Which lines in the material below contain the word "vnitřní"? Copy out each of them.

(Beginning of Source records)

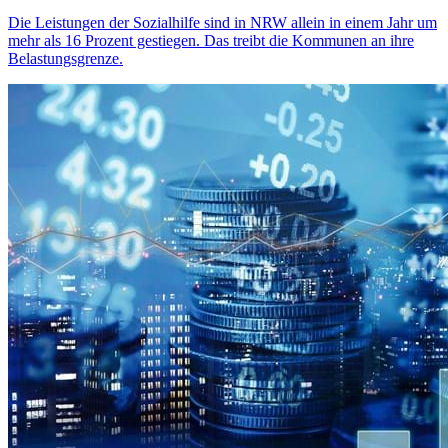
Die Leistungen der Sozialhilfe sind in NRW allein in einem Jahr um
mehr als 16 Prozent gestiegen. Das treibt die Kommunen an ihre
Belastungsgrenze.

(End of Source records)
(Beginning of Source records)

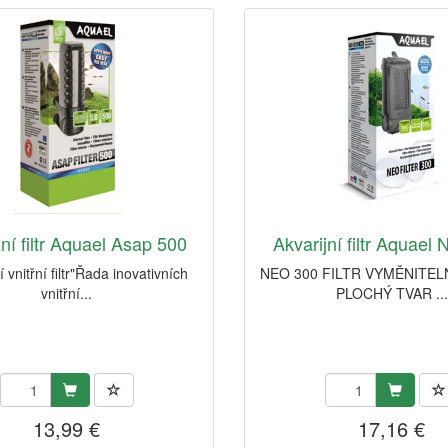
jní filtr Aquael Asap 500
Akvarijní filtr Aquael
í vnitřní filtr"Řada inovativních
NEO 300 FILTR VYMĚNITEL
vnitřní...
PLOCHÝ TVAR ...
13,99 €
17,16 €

(End of Source records)
(Beginning of Source records)

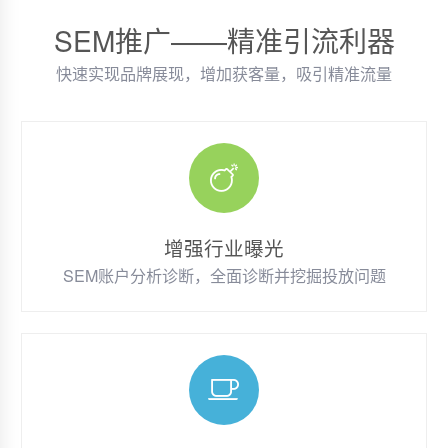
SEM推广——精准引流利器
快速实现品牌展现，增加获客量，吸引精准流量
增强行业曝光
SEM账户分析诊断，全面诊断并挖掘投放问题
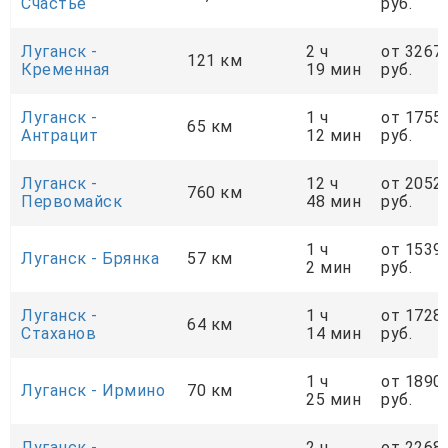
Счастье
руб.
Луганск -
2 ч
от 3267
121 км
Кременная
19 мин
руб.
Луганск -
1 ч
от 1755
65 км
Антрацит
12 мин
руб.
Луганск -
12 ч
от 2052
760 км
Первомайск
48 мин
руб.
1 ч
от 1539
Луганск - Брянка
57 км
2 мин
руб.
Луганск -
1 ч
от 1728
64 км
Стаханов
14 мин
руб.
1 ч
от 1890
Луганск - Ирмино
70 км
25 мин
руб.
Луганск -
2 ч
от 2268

(End of Source records)

▸ **Written answer**
í vnitřní filtr"Řada inovativních
vnitřní...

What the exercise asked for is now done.